Task objective >> Copy out the text of every record below word for word, keeping each line as it appears.

_ _ _

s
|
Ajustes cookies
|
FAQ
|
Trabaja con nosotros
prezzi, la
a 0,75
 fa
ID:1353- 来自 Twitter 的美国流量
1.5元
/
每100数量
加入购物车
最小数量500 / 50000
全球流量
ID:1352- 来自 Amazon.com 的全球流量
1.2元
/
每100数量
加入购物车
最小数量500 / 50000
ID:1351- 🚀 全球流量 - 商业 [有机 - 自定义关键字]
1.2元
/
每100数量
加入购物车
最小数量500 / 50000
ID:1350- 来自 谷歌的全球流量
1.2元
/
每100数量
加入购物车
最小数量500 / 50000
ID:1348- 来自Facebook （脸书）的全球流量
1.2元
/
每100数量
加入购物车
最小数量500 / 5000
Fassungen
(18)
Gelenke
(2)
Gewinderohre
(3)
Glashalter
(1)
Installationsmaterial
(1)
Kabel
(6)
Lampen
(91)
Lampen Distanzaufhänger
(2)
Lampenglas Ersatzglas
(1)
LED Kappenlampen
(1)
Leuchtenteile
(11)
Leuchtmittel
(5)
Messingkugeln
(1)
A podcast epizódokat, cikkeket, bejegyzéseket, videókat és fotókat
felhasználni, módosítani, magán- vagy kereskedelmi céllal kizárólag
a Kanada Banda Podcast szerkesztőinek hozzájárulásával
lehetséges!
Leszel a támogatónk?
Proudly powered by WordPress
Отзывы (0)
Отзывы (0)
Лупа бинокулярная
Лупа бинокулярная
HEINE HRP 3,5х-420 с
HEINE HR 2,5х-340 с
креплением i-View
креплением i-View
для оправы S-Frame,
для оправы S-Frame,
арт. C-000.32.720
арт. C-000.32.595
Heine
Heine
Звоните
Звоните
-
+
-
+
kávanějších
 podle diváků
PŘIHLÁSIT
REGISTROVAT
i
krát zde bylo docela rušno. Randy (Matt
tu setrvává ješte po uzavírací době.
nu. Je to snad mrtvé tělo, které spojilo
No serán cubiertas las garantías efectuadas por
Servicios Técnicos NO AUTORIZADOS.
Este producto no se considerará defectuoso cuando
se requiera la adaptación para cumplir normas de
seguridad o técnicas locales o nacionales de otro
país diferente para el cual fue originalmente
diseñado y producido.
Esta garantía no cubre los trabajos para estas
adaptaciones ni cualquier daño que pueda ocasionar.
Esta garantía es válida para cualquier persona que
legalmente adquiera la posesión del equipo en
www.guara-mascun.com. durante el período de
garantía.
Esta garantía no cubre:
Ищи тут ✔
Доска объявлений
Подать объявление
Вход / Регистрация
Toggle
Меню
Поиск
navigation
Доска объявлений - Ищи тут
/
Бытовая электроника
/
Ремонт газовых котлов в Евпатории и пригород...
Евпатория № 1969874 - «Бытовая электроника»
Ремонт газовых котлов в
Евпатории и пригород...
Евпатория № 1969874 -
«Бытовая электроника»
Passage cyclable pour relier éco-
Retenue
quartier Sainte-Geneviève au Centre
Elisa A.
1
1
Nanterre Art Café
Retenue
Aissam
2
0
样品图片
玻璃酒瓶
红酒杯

_ _ _

Task answer >>
s
|
Ajustes cookies
|
FAQ
|
Trabaja con nosotros
prezzi, la
a 0,75
 fa
ID:1353- 来自 Twitter 的美国流量
1.5元
/
每100数量
加入购物车
最小数量500 / 50000
全球流量
ID:1352- 来自 Amazon.com 的全球流量
1.2元
/
每100数量
加入购物车
最小数量500 / 50000
ID:1351- 🚀 全球流量 - 商业 [有机 - 自定义关键字]
1.2元
/
每100数量
加入购物车
最小数量500 / 50000
ID:1350- 来自 谷歌的全球流量
1.2元
/
每100数量
加入购物车
最小数量500 / 50000
ID:1348- 来自Facebook （脸书）的全球流量
1.2元
/
每100数量
加入购物车
最小数量500 / 5000
Fassungen
(18)
Gelenke
(2)
Gewinderohre
(3)
Glashalter
(1)
Installationsmaterial
(1)
Kabel
(6)
Lampen
(91)
Lampen Distanzaufhänger
(2)
Lampenglas Ersatzglas
(1)
LED Kappenlampen
(1)
Leuchtenteile
(11)
Leuchtmittel
(5)
Messingkugeln
(1)
A podcast epizódokat, cikkeket, bejegyzéseket, videókat és fotókat
felhasználni, módosítani, magán- vagy kereskedelmi céllal kizárólag
a Kanada Banda Podcast szerkesztőinek hozzájárulásával
lehetséges!
Leszel a támogatónk?
Proudly powered by WordPress
Отзывы (0)
Отзывы (0)
Лупа бинокулярная
Лупа бинокулярная
HEINE HRP 3,5х-420 с
HEINE HR 2,5х-340 с
креплением i-View
креплением i-View
для оправы S-Frame,
для оправы S-Frame,
арт. C-000.32.720
арт. C-000.32.595
Heine
Heine
Звоните
Звоните
-
+
-
+
kávanějších
 podle diváků
PŘIHLÁSIT
REGISTROVAT
i
krát zde bylo docela rušno. Randy (Matt
tu setrvává ješte po uzavírací době.
nu. Je to snad mrtvé tělo, které spojilo
No serán cubiertas las garantías efectuadas por
Servicios Técnicos NO AUTORIZADOS.
Este producto no se considerará defectuoso cuando
se requiera la adaptación para cumplir normas de
seguridad o técnicas locales o nacionales de otro
país diferente para el cual fue originalmente
diseñado y producido.
Esta garantía no cubre los trabajos para estas
adaptaciones ni cualquier daño que pueda ocasionar.
Esta garantía es válida para cualquier persona que
legalmente adquiera la posesión del equipo en
www.guara-mascun.com. durante el período de
garantía.
Esta garantía no cubre:
Ищи тут ✔
Доска объявлений
Подать объявление
Вход / Регистрация
Toggle
Меню
Поиск
navigation
Доска объявлений - Ищи тут
/
Бытовая электроника
/
Ремонт газовых котлов в Евпатории и пригород...
Евпатория № 1969874 - «Бытовая электроника»
Ремонт газовых котлов в
Евпатории и пригород...
Евпатория № 1969874 -
«Бытовая электроника»
Passage cyclable pour relier éco-
Retenue
quartier Sainte-Geneviève au Centre
Elisa A.
1
1
Nanterre Art Café
Retenue
Aissam
2
0
样品图片
玻璃酒瓶
红酒杯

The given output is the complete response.